Peki, kabadayı kimdir? Önce olayın öznesi olan kavramlara net bir şekilde açıklık getirelim: Kabadayı kimdir? Külhanbeyi kimdir? Bu kavramlar arasındaki kıldan ince kılıçtan keskin nüansı göremezsek “racon kesme” eylemini anlayamayız. Racon kesmek kabadayıların işidir. Kabadayılar raconu keser ve “alem”deki zevatlar da bu raconun gereğini yapmakla mükelleftirler.
“Kabadayı” daha çok mert, içi dışı bir, güvenilir, sözünün eri kişiler için kullanılır. Ya külhanbeyi? Ağzı bozuk, sinirli, fırsatını buldu mu kendinden küçük olan ya da zor durumda bulunan veya güçsüz kimseye posta koyan; çevreye hava atan, kendini bir halt sanan; yürüyüşü ve salınışıyla kabadayı taklidi yapıp içinden pazarlıklı kişiliğiyle takiyeciliğini sürdüren, para pul işinde üçkağıtçılar ile birlik olup dürüst davranmayan ve de zoru gördü mü pusan kişi bugünkü toplumun külhanbeyidir.
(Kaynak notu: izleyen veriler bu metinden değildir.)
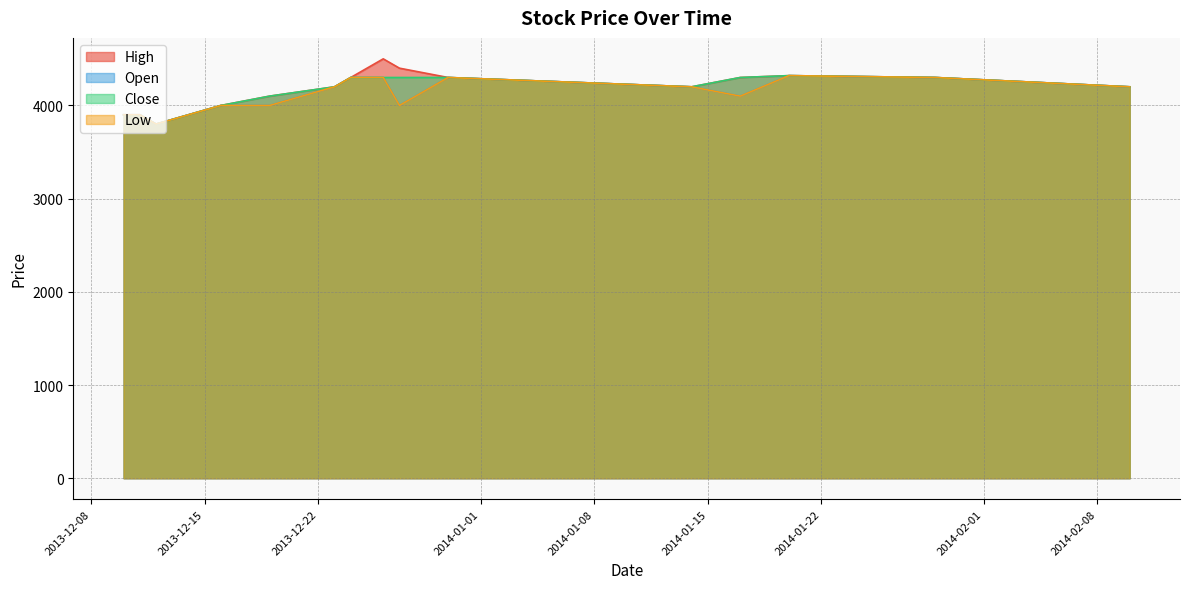

Is the value of Open at 2014-02-10 greater than the value of Low at 2013-12-12?

Yes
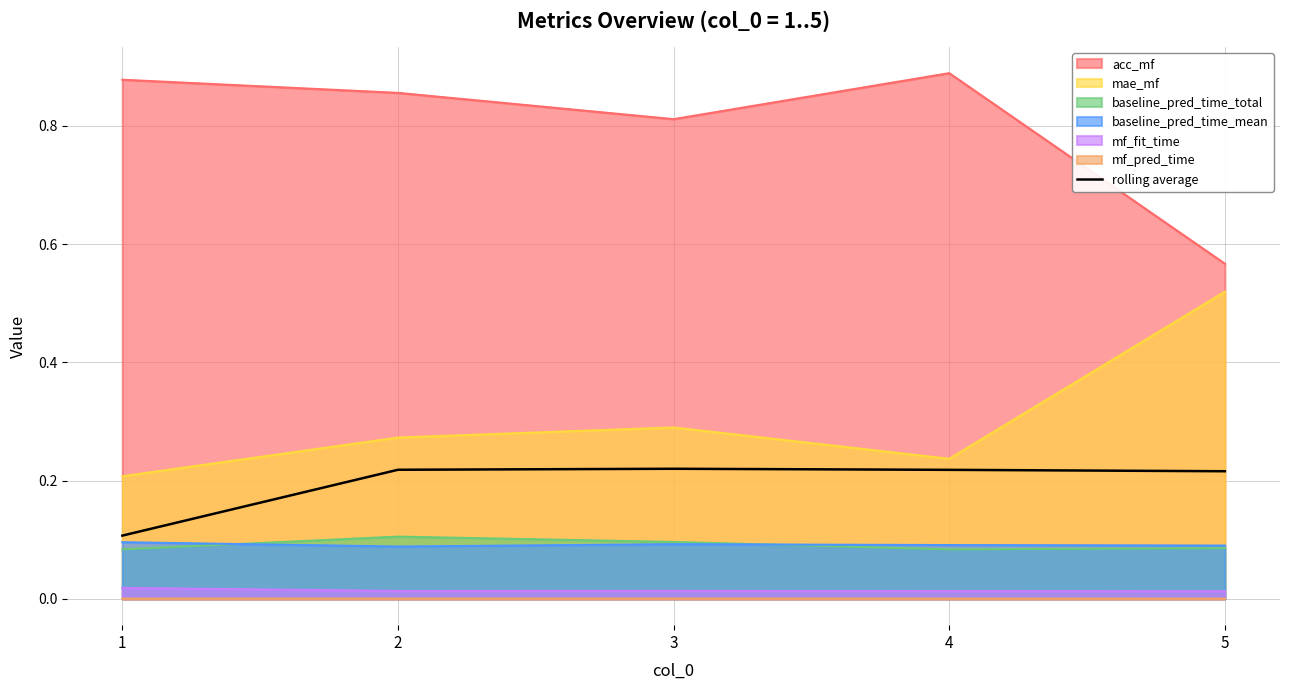

List the labels in order of value, smallest first.

1, 5, 4, 2, 3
Bu kavramların içini doldurduktan sonra siz karar verin “racon kesmek” kimin hakkı ve haddidir. Taşların bağlanıp, itlerin serbest gezdiği mahallede külhanbeyleri racon kesiyor… Yersen! Kabadayılığın olmazsa olmazları vardır alemde; bu özellikleri karakterinde taşımıyorsan değil kabadayı, alemin çaycısı bile yapmazlar adamı.
Kabadayı olunacaksa; biat etmenin, sömürülmenin, emek düşmanlığının, aydın karşıtlığının, ölümlerin, yarattıkları kan havuzlarında semirenlerin, umutsuzlukların, çocuk bedenlerini ticari çıkar olarak görenlerin, devlet terörünün, eşkıyanın, açlığın, yasakların karşısında olunmalıdır.
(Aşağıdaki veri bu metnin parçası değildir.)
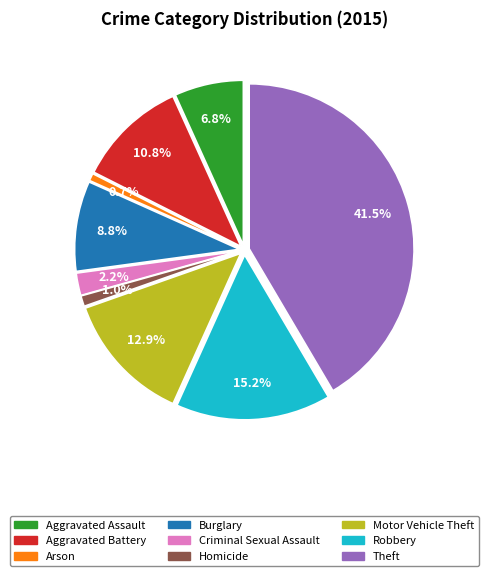

Does any single category account for the majority?

No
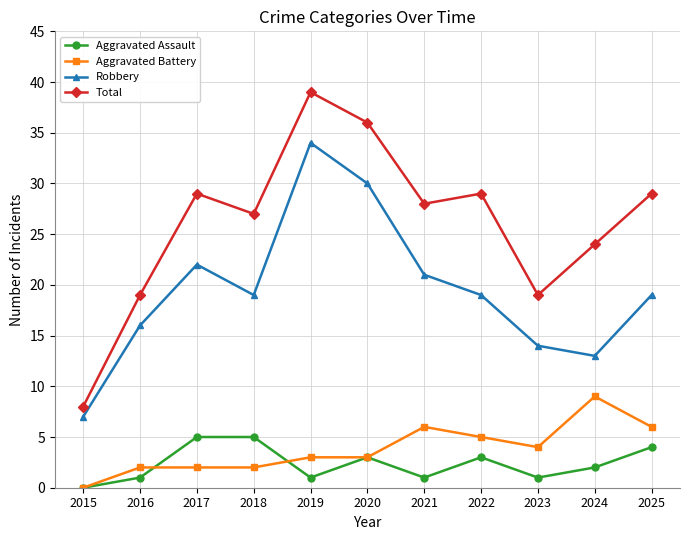

Which series has the widest spread of values?

Total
Son tahlilde gelişmiş demokrasilerde bu tür kişilere ve davranışlara rastlamak mümkün değildir. Hukuk ve adalet sisteminin çürümüşlüğü şiddeti, zorbalığı halkın gözünde hak aramanın aracı kılar. Kabadayılar, külhanbeyleri, mafya ve serseri çeteleri hukuk ve adaletin olmadığı yerlerin habitatıdır. Adına ister ‘mafya’ diyelim, ister ‘kabadayı / külhanbeyi’, sonuçta bu kişiler suç dünyasının kanunsuz kahramanlarıdır.
Özgür düşüncenin, sanatın, şiirin karşısında duran güç, her ne kadar romantik görünse ve sahici adalet algısı yaratılmaya çalışılsa da ilkel bir kabile anlayışı olduğu gerçeği değişmez.
Ben raconumu kestim… Sıkıysa uymayın bakalım!